Investor's Business Daily, September 28th, 2007
Homeland Security: House Speaker Nancy Pelosi worries about a border fence "splitting" communities. With news that radioactive material can easily be smuggled into the U.S., it's splitting atoms she should think about.
The House's top Democrat, attending a Hispanic conference in the Rio Grande Valley Thursday, called it a "terrible idea" to build a fence on the U.S.-Mexico border.
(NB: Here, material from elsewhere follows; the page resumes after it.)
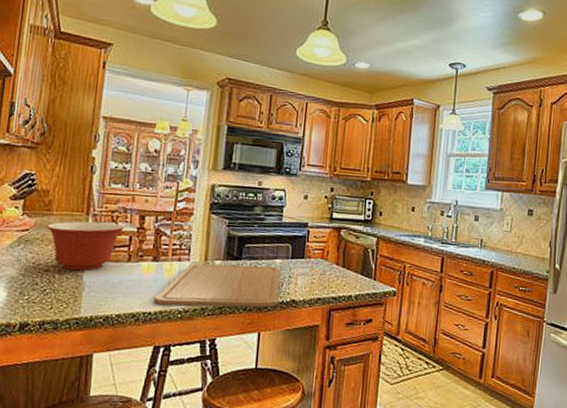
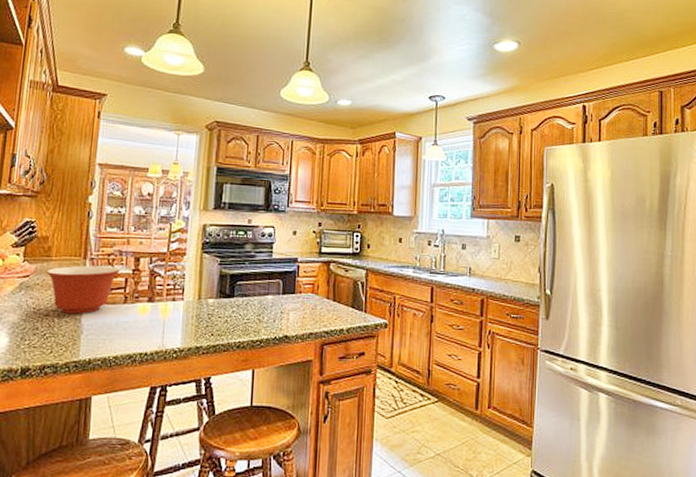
chopping board: present [153,263,281,308] -> none [149,302,273,346]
Last week, the Department of Homeland Security announced plans to build fencing over roughly 370 miles of the Mexican border, plus 200 miles of vehicle barriers, by late 2008.
"These are communities where you have a border going through them," she protested. "They are not communities where you have a fence splitting them."
The speaker seems to be suggesting that Hispanics living in the U.S. near the border have more in common with those living just on the other side of the border in Mexico than they do with Americans who live away from the border.
In many respects that may be true, because in recent decades we have stopped insisting that immigrants dive into the American melting pot, by having to learn the English language, for example.
Thank liberals such as Pelosi for those anti-assimilation policies.
While she was placing pan-Americanism before American security, Pelosi took the opportunity to peddle the proposed DREAM Act to give illegal aliens financial breaks for college and let them jump to the head of the line for citizenship.
The same day she was visiting near the border, calling for its continued vulnerability, Mexican President Felipe Calderon was imploring border state governors and their Mexican counterparts, assembled in the Sonora seaside resort town of Puerto Penasco, to allow more Mexicans to work legally within the U.S.
"Immigration is a natural phenomenon that is economically and socially inevitable," Calderon told the governors.
Inevitable, as well, and confirmed by history, is the truth that a country that loses control of its borders will find itself vulnerable to its enemies. Also last Thursday, as Pelosi and Calderon were celebrating the wonders of cross-border activities, a federal agency reported holes in our border security of life-threatening scope.
We may not be the biggest fans of the accountants who run the Government Accountability Office. (Their recent report on progress in Iraq had about as much legitimacy as a French chef's analysis of gastrointestinal surgical techniques.)
But their straightforward investigation into the porosity of both our northern and southern borders is tough to refute.
Among the GAO's findings:
In three of four Canadian border locations visited, investigators successfully carried duffel bags across simulating the smuggling of radioactive materials or other contraband. In one case, Border Patrol agents alerted by a resident to these activities were unable even to locate the GAO officials.
There are sections of border with no apparent monitoring or police presence, where the Customs and Border Protection relies solely "on alert citizens or other information sources to meet its obligation to protect the border."
When investigators took night photographs of a port of entry, the Border Patrol did not even attempt to confirm the identity of the investigators, or even search their vehicle.
All this is absolutely unacceptable in an age when global terrorist organizations are sworn to kill as many Americans as they can, preferably within the U.S. homeland.
Yet the speaker of the House is up in arms about border control dividing communities. The terrorists who would cross our unsecured border want to obliterate our communities.